Vendo o problema de um outro lado pode ser que esta ausência da família esteja ligada a dificuldades
pessoais de relacionamento que conduzem então o pastor (ou qualquer pessoa) a mergulhar no seu trabalho
como uma fora (inconsciente) de não ter tempo para estar em casa e enfrentar os limites de sua própria
personalidade, e da sua esposa e filhos, nesta complexa, rica e delicada experiência, que e o relacionamento
humano.
V - CONCLUSÕES E SUGESTÕES
3. Por este pequeno esboço do relacionamento pastor-igreja fica claro que o tema não é simples. Envolve
todas as sutilezas e nuances que estão presentes nas pessoas e suas relações. Certamente não será somente a
capacidade que tenhamos de analisá-lo, entendê-lo e propor alternativas que fará com que seja depurado e
possa promover um verdadeiro crescimento da Igreja. Isto seria reduzir a Igreja a uma instituição ou grupo
meramente de origem e propósitos humanos. Acima de qualquer conhecimento esta a Graça de Deus e seu
espírito que impulsiona a igreja para os propósitos que Ele mesmo estabeleceu para ela. Se porém a Igreja
deixar a margem o conhecimento e considerá-lo secundário para seu crescimento, estará incorrendo em erro
contra si própria. O conhecimento, em ultima analise, provém de Deus e a consciência e preocupação que se tem
em determinados momentos históricos com aspectos da igreja pode ter sua origem no próprio Espírito de Deus
orientando a Igreja para questões que ela deve dar atenção.

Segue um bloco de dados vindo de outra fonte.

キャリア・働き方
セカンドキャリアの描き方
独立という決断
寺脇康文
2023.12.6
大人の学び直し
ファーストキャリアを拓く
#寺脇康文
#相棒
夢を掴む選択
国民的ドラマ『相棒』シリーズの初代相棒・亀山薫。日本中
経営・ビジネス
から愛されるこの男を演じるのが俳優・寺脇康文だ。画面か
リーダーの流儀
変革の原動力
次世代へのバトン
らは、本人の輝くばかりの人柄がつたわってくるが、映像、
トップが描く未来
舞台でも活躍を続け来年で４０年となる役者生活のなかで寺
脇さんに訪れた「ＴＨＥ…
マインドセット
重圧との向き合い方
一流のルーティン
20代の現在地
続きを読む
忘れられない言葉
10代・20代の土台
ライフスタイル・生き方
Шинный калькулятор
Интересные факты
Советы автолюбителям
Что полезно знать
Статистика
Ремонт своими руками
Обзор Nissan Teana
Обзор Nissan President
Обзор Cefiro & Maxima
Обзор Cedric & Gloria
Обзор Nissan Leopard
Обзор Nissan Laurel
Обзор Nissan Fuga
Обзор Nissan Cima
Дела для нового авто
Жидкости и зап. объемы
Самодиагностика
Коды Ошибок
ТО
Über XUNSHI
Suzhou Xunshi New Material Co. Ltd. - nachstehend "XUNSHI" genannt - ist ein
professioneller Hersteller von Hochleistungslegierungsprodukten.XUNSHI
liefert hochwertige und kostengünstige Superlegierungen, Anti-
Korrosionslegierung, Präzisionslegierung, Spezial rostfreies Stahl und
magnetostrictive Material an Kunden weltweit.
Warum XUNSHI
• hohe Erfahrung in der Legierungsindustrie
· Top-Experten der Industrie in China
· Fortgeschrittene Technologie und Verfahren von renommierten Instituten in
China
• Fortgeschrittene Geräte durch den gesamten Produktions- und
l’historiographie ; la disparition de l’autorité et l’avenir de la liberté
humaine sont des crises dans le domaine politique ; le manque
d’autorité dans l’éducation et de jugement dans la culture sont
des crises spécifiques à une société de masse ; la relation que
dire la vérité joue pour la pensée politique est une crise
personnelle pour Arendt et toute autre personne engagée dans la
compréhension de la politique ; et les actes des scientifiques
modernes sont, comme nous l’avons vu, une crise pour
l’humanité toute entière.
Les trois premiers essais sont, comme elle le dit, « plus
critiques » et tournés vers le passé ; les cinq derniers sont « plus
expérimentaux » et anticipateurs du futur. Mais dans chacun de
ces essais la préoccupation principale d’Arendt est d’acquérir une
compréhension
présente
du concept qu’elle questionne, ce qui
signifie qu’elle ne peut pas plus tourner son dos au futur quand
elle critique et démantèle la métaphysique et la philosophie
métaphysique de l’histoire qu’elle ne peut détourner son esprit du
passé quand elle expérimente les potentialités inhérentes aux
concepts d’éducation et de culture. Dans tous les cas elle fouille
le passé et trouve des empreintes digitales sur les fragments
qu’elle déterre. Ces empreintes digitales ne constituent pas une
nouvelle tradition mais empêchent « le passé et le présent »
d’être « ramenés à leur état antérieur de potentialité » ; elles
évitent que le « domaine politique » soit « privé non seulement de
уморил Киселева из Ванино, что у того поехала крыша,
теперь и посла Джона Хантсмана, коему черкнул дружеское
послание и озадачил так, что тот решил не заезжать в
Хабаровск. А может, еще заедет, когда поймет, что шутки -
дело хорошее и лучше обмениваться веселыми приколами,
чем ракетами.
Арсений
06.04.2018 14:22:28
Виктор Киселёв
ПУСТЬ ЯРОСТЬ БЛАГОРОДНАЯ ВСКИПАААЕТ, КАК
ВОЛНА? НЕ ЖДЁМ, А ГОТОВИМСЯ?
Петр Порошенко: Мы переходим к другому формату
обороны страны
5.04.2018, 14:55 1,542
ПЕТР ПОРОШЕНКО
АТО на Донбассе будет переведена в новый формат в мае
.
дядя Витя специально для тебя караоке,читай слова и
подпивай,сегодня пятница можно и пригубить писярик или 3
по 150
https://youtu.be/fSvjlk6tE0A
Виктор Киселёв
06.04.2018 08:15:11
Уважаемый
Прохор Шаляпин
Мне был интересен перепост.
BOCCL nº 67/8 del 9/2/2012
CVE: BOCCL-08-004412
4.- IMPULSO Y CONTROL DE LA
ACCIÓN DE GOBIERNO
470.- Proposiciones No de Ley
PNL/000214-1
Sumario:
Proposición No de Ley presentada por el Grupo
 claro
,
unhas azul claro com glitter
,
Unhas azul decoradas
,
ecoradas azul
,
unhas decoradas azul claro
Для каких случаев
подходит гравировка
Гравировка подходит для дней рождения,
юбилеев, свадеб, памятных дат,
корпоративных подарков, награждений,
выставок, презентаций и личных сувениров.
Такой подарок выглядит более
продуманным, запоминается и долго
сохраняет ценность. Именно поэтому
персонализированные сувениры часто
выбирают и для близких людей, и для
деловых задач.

Neste espírito, algumas propostas de trabalho que visem cuidar do relacionamento do pastor com a
Congregação e consigo mesmo podem ser sugeridas:
a) - a inclusão nos currículos dos Cursos de Teologia, a exemplo do que já fazem alguns seminários, da
"Formação Pessoal". Formação Pessoal não seria, evidentemente, uma matéria nos moldes tradicionais, mas a
possibilidade que os estudantes teriam de, em grupo, e com a participação de uma pessoa especializada,
confrontarem-se consigo mesmo para entenderem melhor suas motivações mais profundas. Conhecendo mais
de si mesmos, maiores possibilidades teriam de agir conscientemente na futura direção de uma igreja;
b) - aprofundar o estudo da concepção de ministério pastoral e rever como esta concepção tem sido
transmitida nos seminários;
c) - criar possibilidades para que os pastores em exercício, tenham encontros periódicos em pequenos
grupos, nos quais possam discutir suas idéias e expressarem seus sentimentos diante da experiência que vivem
em suas igrejas, para que, alem de um saudável confronto" mútuo, possam buscar formas mais adequadas de
exercer o ministério;
d) - estimular e favorecer o aconselhamento de pastores junto a outro colega, ou pessoa capacitada.
A participação em programas desta natureza não pode ser imposta. Entretanto, e importante criar estas
possibilidades e fazer um trabalho de conscientização sobre a importância delas. A Comunidade Cristã deve ser
um local onde as pessoas possam se expressar livremente, sem receios de ocultar que são e o que vivem. "Onde
está o espírito do Senhor ali há liberdade" (II Cor. 3:17).
Se vivermos integralmente o evangelho teremos nossas igrejas transformadas em comunidades
terapêuticas onde um leva a carga do outro (Gal. 6:2) e o amor possibilita o "instrui?" e aconselhar mutuo (Col.
3:16), que conduz ao perdão e ao crescimento.